*** Begin section ***

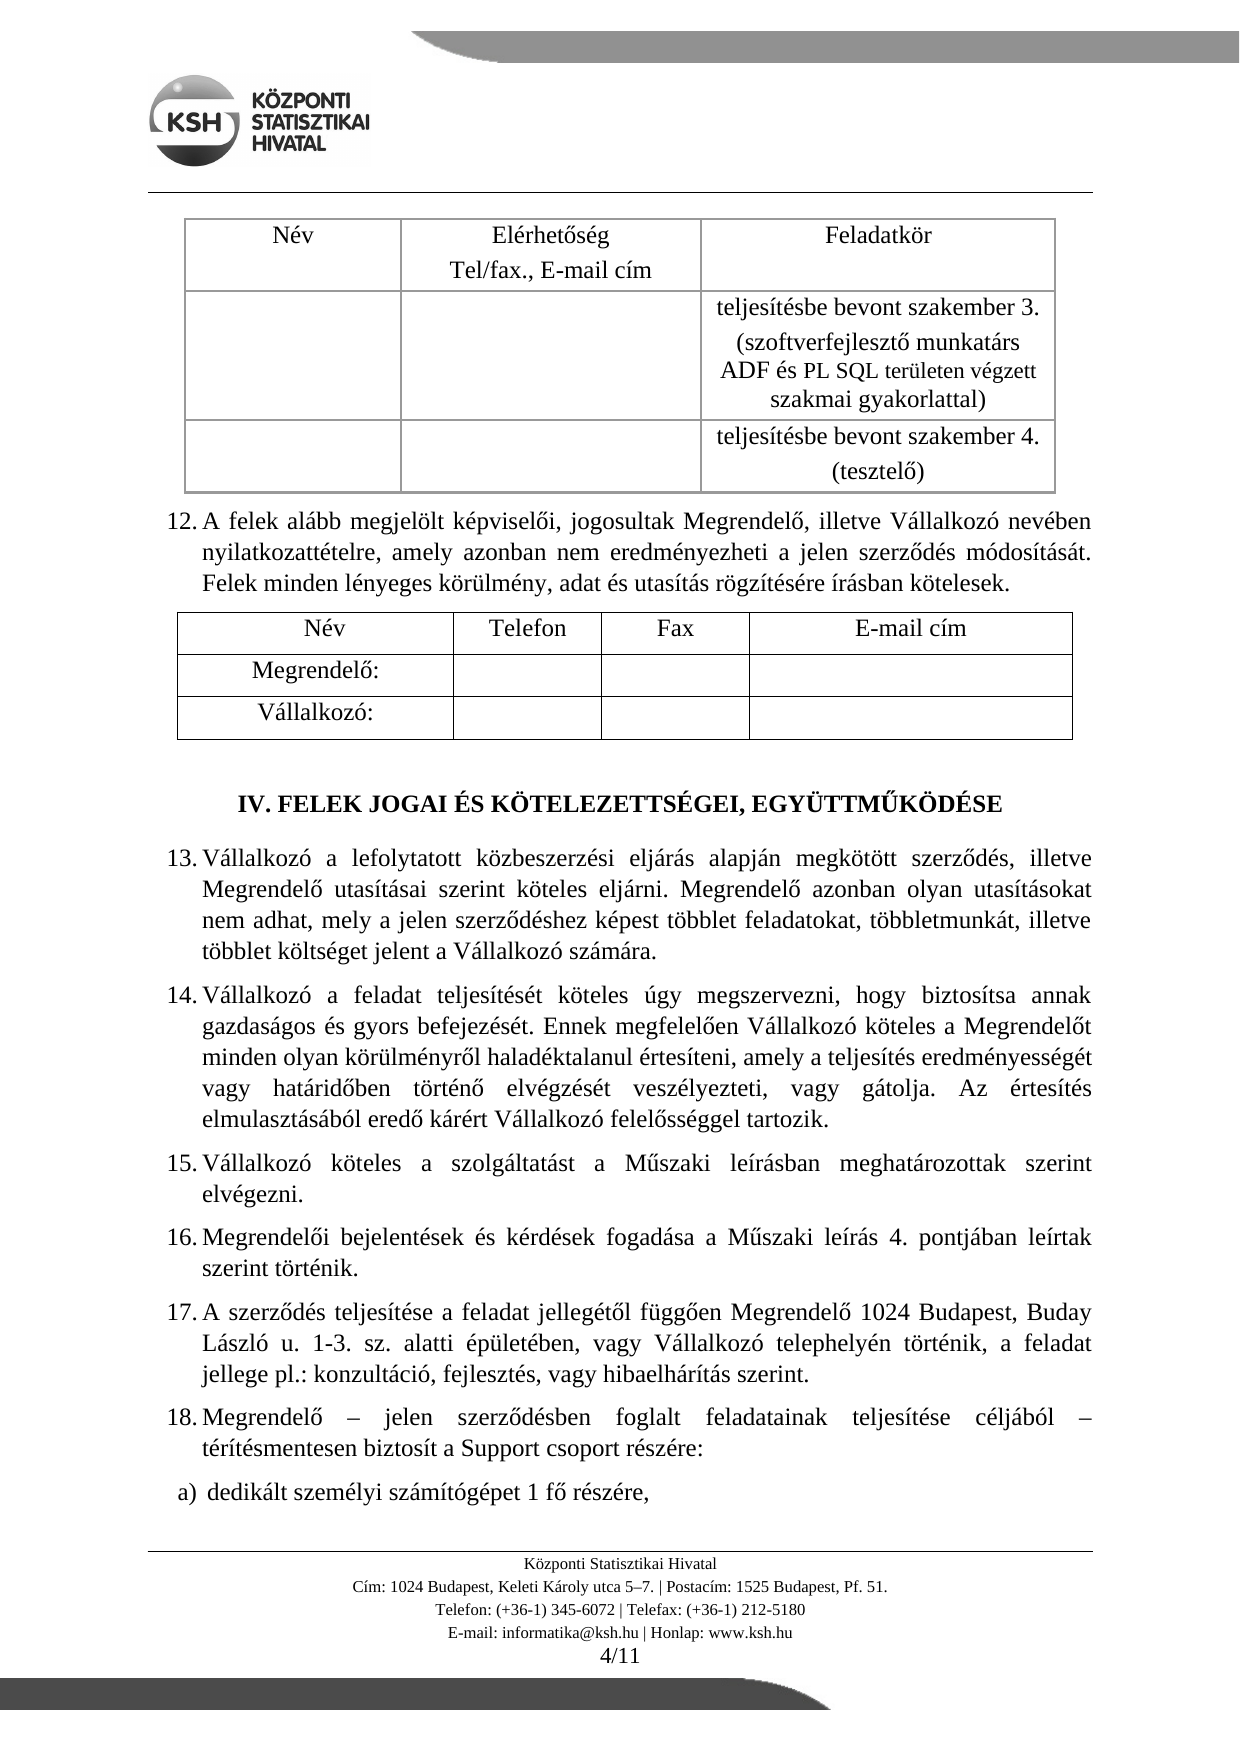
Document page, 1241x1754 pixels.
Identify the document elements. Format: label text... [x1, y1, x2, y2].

list dedikált személyi számítógépet 1 fő részére, [177, 1477, 1093, 1506]
table_cell [602, 655, 749, 696]
table_header Fax [602, 613, 749, 654]
table_cell [186, 292, 400, 419]
table_cell [602, 697, 749, 738]
table_cell Megrendelő: [178, 655, 453, 696]
table_cell teljesítésbe bevont szakember 3. (szoftverfejlesztő munkatárs ADF és PL SQL területen végzett szakmai gyakorlattal) [702, 292, 1054, 419]
list Megrendelő – jelen szerződésben foglalt feladatainak teljesítése céljából – térítésmentesen biztosít a Support csoport részére: [166, 1402, 1093, 1462]
table_cell [750, 655, 1072, 696]
picture [0, 1678, 1241, 1710]
list Vállalkozó a feladat teljesítését köteles úgy megszervezni, hogy biztosítsa annak gazdaságos és gyors befejezését. Ennek megfelelően Vállalkozó köteles a Megrendelőt minden olyan körülményről haladéktalanul értesíteni, amely a teljesítés eredményességét vagy határidőben történő elvégzését veszélyezteti, vagy gátolja. Az értesítés elmulasztásából eredő kárért Vállalkozó felelősséggel tartozik. [166, 980, 1093, 1133]
table_header Név [178, 613, 453, 654]
table_cell Vállalkozó: [178, 697, 453, 738]
table_cell [750, 697, 1072, 738]
table_cell [402, 421, 700, 491]
table_header Név [186, 220, 400, 290]
table_header Elérhetőség Tel/fax., E-mail cím [402, 220, 700, 290]
table_cell [402, 292, 700, 419]
list Vállalkozó köteles a szolgáltatást a Műszaki leírásban meghatározottak szerint elvégezni. [166, 1148, 1093, 1207]
table_header Telefon [454, 613, 601, 654]
picture [0, 31, 1240, 63]
picture [147, 73, 371, 167]
list Vállalkozó a lefolytatott közbeszerzési eljárás alapján megkötött szerződés, illetve Megrendelő utasításai szerint köteles eljárni. Megrendelő azonban olyan utasításokat nem adhat, mely a jelen szerződéshez képest többlet feladatokat, többletmunkát, illetve többlet költséget jelent a Vállalkozó számára. [166, 843, 1093, 965]
list A szerződés teljesítése a feladat jellegétől függően Megrendelő 1024 Budapest, Buday László u. 1-3. sz. alatti épületében, vagy Vállalkozó telephelyén történik, a feladat jellege pl.: konzultáció, fejlesztés, vagy hibaelhárítás szerint. [166, 1297, 1093, 1388]
table_cell teljesítésbe bevont szakember 4. (tesztelő) [702, 421, 1054, 491]
table_cell [454, 655, 601, 696]
table_cell [186, 421, 400, 491]
table_header Feladatkör [702, 220, 1054, 290]
text IV. Felek jogai és kötelezettségei, együttműködése [148, 789, 1093, 818]
list Megrendelői bejelentések és kérdések fogadása a Műszaki leírás 4. pontjában leírtak szerint történik. [166, 1222, 1093, 1282]
table_cell [454, 697, 601, 738]
list A felek alább megjelölt képviselői, jogosultak Megrendelő, illetve Vállalkozó nevében nyilatkozattételre, amely azonban nem eredményezheti a jelen szerződés módosítását. Felek minden lényeges körülmény, adat és utasítás rögzítésére írásban kötelesek. [166, 506, 1093, 597]
table_header E-mail cím [750, 613, 1072, 654]
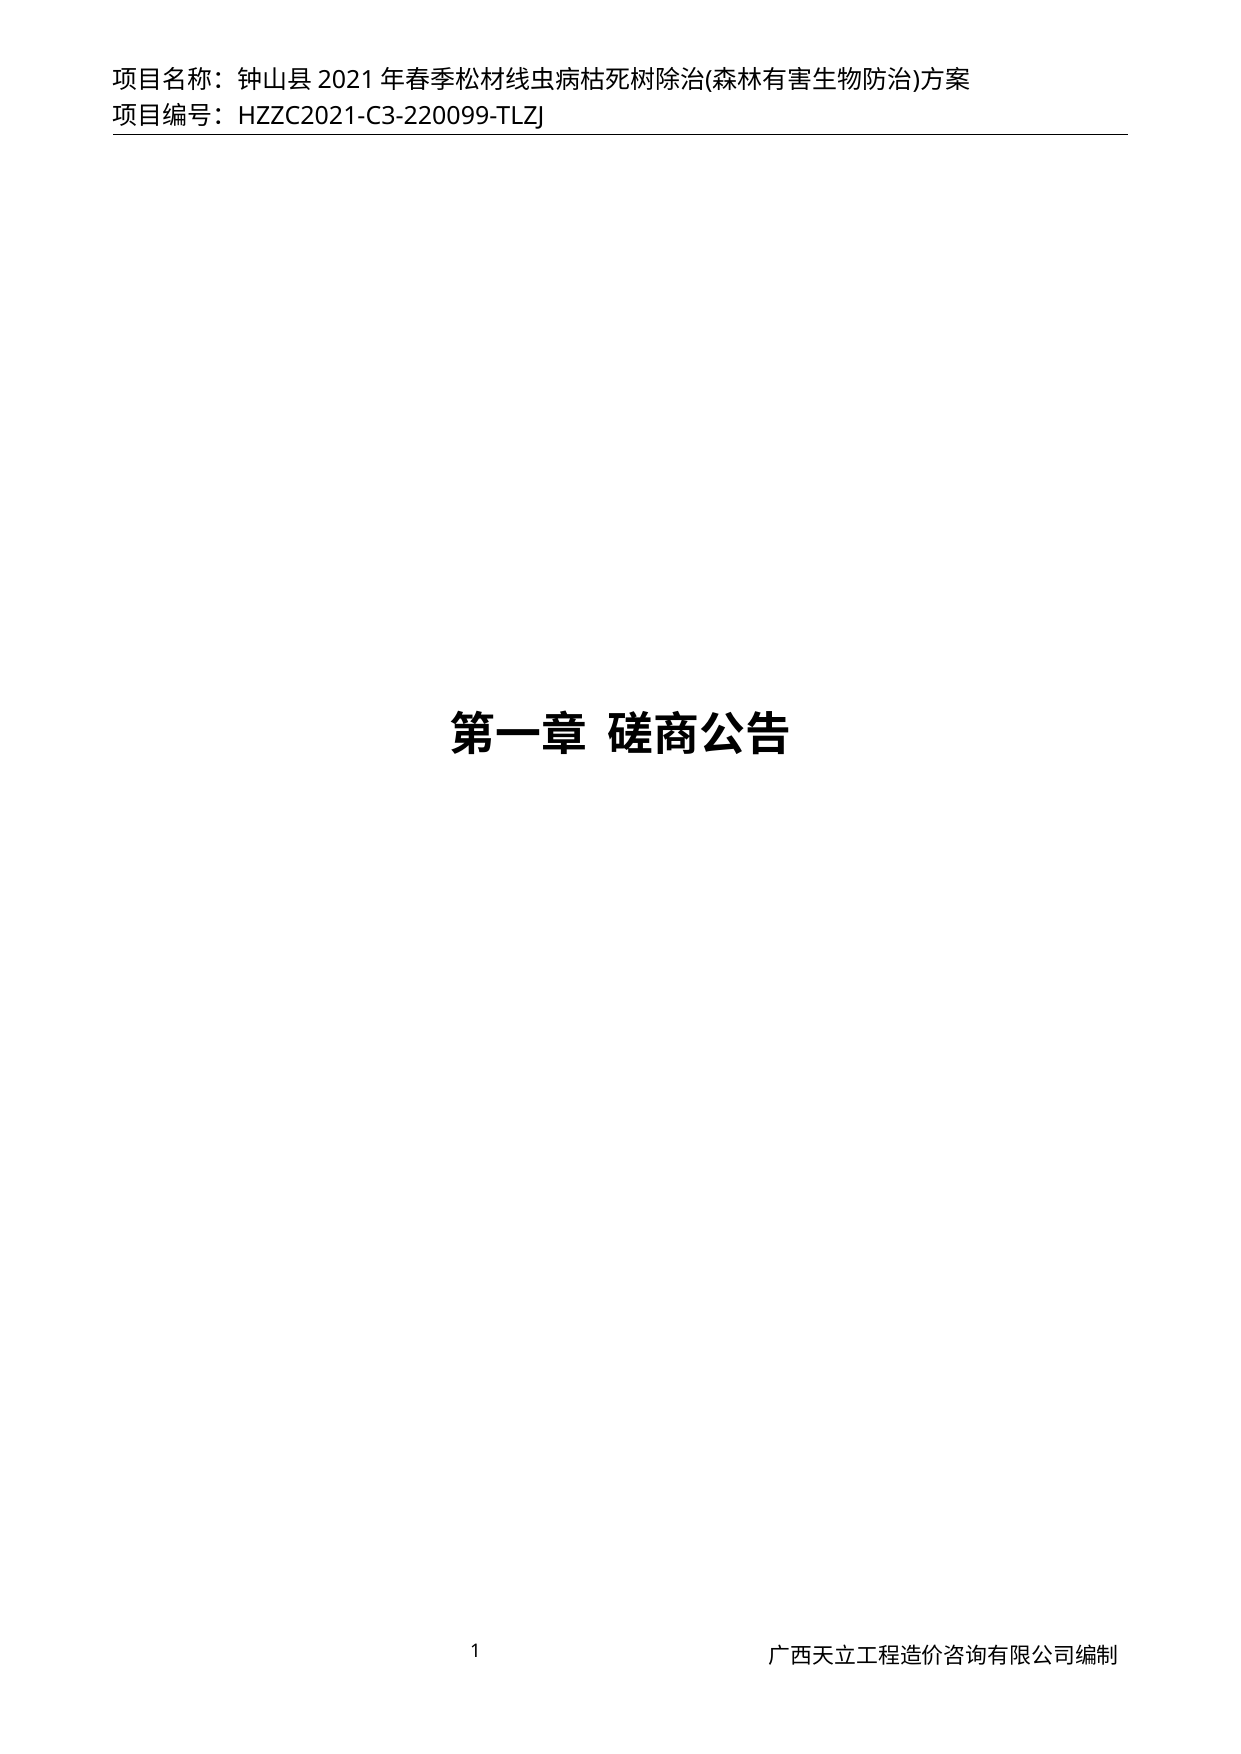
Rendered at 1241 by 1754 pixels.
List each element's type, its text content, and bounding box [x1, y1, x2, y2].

text 第一章 磋商公告 [112, 696, 1128, 765]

*** End section ***

▶ _WHAT IS NEEDED_: Please keep the pictures out and reproduce the records above exactly.

▶ _ANSWER BOX_:
Document page, 1241x1754 pixels.
Identify the document elements. Format: label text... [x1, y1, x2, y2].

list dedikált személyi számítógépet 1 fő részére, [177, 1477, 1093, 1506]
table_cell [602, 655, 749, 696]
table_header Fax [602, 613, 749, 654]
table_cell [186, 292, 400, 419]
table_cell [602, 697, 749, 738]
table_cell Megrendelő: [178, 655, 453, 696]
table_cell teljesítésbe bevont szakember 3. (szoftverfejlesztő munkatárs ADF és PL SQL területen végzett szakmai gyakorlattal) [702, 292, 1054, 419]
list Megrendelő – jelen szerződésben foglalt feladatainak teljesítése céljából – térítésmentesen biztosít a Support csoport részére: [166, 1402, 1093, 1462]
table_cell [750, 655, 1072, 696]
picture [0, 1678, 1241, 1710]
list Vállalkozó a feladat teljesítését köteles úgy megszervezni, hogy biztosítsa annak gazdaságos és gyors befejezését. Ennek megfelelően Vállalkozó köteles a Megrendelőt minden olyan körülményről haladéktalanul értesíteni, amely a teljesítés eredményességét vagy határidőben történő elvégzését veszélyezteti, vagy gátolja. Az értesítés elmulasztásából eredő kárért Vállalkozó felelősséggel tartozik. [166, 980, 1093, 1133]
table_header Név [178, 613, 453, 654]
table_cell Vállalkozó: [178, 697, 453, 738]
table_cell [750, 697, 1072, 738]
table_cell [402, 421, 700, 491]
table_header Név [186, 220, 400, 290]
table_header Elérhetőség Tel/fax., E-mail cím [402, 220, 700, 290]
table_cell [402, 292, 700, 419]
list Vállalkozó köteles a szolgáltatást a Műszaki leírásban meghatározottak szerint elvégezni. [166, 1148, 1093, 1207]
table_header Telefon [454, 613, 601, 654]
picture [0, 31, 1240, 63]
picture [147, 73, 371, 167]
list Vállalkozó a lefolytatott közbeszerzési eljárás alapján megkötött szerződés, illetve Megrendelő utasításai szerint köteles eljárni. Megrendelő azonban olyan utasításokat nem adhat, mely a jelen szerződéshez képest többlet feladatokat, többletmunkát, illetve többlet költséget jelent a Vállalkozó számára. [166, 843, 1093, 965]
list A szerződés teljesítése a feladat jellegétől függően Megrendelő 1024 Budapest, Buday László u. 1-3. sz. alatti épületében, vagy Vállalkozó telephelyén történik, a feladat jellege pl.: konzultáció, fejlesztés, vagy hibaelhárítás szerint. [166, 1297, 1093, 1388]
table_cell teljesítésbe bevont szakember 4. (tesztelő) [702, 421, 1054, 491]
table_cell [454, 655, 601, 696]
table_cell [186, 421, 400, 491]
table_header Feladatkör [702, 220, 1054, 290]
text IV. Felek jogai és kötelezettségei, együttműködése [148, 789, 1093, 818]
list Megrendelői bejelentések és kérdések fogadása a Műszaki leírás 4. pontjában leírtak szerint történik. [166, 1222, 1093, 1282]
table_cell [454, 697, 601, 738]
list A felek alább megjelölt képviselői, jogosultak Megrendelő, illetve Vállalkozó nevében nyilatkozattételre, amely azonban nem eredményezheti a jelen szerződés módosítását. Felek minden lényeges körülmény, adat és utasítás rögzítésére írásban kötelesek. [166, 506, 1093, 597]
table_header E-mail cím [750, 613, 1072, 654]
Rendered at 1241 by 1754 pixels.
List each element's type, its text content, and bounding box [x1, y1, x2, y2].

text 第一章 磋商公告 [112, 696, 1128, 765]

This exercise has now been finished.